Rewrite the items from the start through the line containing "Helps avoid costly", replacing "Mileage" with "Odometer Reading" and leaving everything else unchanged.

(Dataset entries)
== Segment start ==
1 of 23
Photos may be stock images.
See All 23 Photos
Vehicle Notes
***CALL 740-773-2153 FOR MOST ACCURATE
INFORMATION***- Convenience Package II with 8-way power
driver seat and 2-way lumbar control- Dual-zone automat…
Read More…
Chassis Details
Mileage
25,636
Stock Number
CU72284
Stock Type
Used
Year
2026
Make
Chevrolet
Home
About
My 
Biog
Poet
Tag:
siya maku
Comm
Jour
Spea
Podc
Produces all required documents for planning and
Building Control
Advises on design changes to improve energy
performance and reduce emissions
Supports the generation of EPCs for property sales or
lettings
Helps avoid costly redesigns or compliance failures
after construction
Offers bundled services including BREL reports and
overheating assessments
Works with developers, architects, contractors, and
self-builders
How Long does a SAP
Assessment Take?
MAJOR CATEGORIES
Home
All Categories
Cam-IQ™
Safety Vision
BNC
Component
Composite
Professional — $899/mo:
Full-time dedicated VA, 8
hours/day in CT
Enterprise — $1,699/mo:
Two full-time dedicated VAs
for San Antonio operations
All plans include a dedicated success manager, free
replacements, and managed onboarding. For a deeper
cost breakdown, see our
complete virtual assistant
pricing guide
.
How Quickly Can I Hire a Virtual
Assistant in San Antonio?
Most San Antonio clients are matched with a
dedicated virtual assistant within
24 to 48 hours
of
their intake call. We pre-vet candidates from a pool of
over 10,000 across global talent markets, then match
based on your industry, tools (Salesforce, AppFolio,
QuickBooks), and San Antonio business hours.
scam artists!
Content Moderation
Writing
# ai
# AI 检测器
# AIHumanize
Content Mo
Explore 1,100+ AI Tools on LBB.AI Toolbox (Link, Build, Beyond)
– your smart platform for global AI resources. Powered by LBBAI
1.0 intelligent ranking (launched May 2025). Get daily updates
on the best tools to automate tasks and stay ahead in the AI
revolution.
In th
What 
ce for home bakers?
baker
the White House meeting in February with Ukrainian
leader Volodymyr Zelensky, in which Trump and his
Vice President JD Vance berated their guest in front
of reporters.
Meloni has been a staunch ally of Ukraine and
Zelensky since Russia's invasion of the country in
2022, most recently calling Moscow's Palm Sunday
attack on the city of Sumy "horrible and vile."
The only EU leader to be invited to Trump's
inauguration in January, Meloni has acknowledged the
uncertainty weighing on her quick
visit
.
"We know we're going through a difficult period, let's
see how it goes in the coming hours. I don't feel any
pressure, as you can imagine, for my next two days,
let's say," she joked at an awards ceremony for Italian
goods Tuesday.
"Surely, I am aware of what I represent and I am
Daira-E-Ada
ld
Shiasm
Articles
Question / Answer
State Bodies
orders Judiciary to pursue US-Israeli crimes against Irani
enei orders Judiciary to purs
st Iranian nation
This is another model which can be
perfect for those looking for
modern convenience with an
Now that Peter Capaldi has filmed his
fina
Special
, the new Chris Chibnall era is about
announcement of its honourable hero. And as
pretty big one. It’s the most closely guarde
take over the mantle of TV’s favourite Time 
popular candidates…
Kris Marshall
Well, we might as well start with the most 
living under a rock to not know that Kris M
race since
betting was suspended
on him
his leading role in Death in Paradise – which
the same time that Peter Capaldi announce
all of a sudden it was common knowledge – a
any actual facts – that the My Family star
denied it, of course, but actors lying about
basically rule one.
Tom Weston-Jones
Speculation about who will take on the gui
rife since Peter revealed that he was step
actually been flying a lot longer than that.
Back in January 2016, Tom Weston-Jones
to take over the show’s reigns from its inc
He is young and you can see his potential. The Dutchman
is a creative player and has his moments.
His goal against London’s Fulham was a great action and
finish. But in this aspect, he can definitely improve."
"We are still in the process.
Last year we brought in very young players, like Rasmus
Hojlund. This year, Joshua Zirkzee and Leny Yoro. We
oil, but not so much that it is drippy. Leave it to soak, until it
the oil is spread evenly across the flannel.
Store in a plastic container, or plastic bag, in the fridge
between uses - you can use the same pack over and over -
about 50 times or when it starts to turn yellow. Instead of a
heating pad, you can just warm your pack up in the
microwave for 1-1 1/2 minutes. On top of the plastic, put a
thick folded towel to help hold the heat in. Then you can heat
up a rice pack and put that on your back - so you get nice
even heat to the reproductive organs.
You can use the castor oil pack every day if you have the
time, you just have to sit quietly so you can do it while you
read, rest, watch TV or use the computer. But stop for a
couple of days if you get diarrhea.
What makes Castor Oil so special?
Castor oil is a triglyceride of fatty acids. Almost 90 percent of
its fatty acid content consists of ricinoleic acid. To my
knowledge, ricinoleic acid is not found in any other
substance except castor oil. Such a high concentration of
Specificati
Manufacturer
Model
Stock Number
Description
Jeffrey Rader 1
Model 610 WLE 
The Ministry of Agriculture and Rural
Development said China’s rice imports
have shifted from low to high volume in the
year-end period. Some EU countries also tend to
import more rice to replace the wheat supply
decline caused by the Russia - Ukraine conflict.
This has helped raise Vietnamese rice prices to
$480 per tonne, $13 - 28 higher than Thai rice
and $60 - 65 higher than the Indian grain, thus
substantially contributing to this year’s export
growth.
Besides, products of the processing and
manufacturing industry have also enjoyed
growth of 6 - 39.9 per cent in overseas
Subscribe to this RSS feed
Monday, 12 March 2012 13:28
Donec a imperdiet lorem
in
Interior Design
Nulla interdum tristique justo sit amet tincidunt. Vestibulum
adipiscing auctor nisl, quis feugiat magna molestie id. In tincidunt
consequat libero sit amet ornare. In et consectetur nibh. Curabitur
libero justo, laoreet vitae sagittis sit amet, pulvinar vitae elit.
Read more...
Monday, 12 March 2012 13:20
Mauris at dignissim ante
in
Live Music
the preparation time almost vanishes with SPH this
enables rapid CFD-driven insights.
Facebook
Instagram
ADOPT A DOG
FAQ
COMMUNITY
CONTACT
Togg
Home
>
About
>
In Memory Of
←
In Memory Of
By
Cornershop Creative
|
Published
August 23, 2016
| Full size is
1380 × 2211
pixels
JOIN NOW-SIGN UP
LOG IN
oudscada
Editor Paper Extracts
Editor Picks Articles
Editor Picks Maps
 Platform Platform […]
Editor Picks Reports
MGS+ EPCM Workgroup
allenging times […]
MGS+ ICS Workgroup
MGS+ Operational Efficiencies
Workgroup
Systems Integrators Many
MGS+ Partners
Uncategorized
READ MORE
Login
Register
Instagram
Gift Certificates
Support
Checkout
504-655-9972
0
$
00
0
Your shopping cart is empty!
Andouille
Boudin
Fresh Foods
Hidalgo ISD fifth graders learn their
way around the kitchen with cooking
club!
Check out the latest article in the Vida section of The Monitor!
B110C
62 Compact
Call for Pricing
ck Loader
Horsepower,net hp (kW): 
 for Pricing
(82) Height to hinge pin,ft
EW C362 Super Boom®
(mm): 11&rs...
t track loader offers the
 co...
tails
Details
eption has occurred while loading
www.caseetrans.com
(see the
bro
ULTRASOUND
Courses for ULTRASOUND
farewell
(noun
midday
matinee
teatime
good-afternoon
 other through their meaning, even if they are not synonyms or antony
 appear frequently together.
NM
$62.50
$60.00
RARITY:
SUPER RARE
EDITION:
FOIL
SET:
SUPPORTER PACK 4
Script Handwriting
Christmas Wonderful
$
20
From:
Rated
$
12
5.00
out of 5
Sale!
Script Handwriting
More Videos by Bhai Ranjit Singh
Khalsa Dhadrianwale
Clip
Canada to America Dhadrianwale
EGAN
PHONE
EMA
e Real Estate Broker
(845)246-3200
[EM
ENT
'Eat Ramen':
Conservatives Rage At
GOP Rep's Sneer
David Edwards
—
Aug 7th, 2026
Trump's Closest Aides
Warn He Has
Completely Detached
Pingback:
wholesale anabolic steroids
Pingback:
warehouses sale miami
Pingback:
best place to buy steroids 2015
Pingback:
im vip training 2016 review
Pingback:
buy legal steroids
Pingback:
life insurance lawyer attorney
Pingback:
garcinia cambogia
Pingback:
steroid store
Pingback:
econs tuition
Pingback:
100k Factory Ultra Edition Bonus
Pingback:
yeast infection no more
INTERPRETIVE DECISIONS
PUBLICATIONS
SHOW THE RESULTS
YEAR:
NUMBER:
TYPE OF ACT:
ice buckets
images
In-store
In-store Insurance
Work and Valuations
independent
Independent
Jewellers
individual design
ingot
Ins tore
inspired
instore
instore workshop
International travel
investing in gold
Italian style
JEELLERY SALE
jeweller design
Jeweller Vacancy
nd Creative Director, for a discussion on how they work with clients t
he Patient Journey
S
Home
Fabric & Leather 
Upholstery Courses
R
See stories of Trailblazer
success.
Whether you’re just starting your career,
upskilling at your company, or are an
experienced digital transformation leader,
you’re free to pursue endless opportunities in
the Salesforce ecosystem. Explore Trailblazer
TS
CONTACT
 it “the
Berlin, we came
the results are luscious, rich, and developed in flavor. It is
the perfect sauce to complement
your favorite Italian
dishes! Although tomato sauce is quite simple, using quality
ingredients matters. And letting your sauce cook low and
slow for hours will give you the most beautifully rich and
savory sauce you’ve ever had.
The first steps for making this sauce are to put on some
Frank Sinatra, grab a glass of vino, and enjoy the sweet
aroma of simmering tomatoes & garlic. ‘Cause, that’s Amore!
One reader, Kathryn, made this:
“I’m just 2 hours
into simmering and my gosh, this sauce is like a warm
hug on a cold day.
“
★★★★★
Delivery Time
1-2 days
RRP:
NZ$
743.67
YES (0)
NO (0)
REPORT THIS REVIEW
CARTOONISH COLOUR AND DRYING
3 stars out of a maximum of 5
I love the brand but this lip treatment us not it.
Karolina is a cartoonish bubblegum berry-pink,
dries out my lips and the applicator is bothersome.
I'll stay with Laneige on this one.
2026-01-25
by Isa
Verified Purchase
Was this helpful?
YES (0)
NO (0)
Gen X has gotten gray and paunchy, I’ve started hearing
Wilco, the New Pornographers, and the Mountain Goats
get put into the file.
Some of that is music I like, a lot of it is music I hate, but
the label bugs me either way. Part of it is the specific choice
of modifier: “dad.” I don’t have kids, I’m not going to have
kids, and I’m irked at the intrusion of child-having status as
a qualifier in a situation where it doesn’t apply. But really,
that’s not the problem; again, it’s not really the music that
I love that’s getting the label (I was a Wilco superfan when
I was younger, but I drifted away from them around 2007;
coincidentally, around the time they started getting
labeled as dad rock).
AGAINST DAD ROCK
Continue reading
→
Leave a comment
== Segment end ==
> [WRITTEN SOLUTION]
1 of 23
Photos may be stock images.
See All 23 Photos
Vehicle Notes
***CALL 740-773-2153 FOR MOST ACCURATE
INFORMATION***- Convenience Package II with 8-way power
driver seat and 2-way lumbar control- Dual-zone automat…
Read More…
Chassis Details
Odometer Reading
25,636
Stock Number
CU72284
Stock Type
Used
Year
2026
Make
Chevrolet
Home
About
My 
Biog
Poet
Tag:
siya maku
Comm
Jour
Spea
Podc
Produces all required documents for planning and
Building Control
Advises on design changes to improve energy
performance and reduce emissions
Supports the generation of EPCs for property sales or
lettings
Helps avoid costly redesigns or compliance failures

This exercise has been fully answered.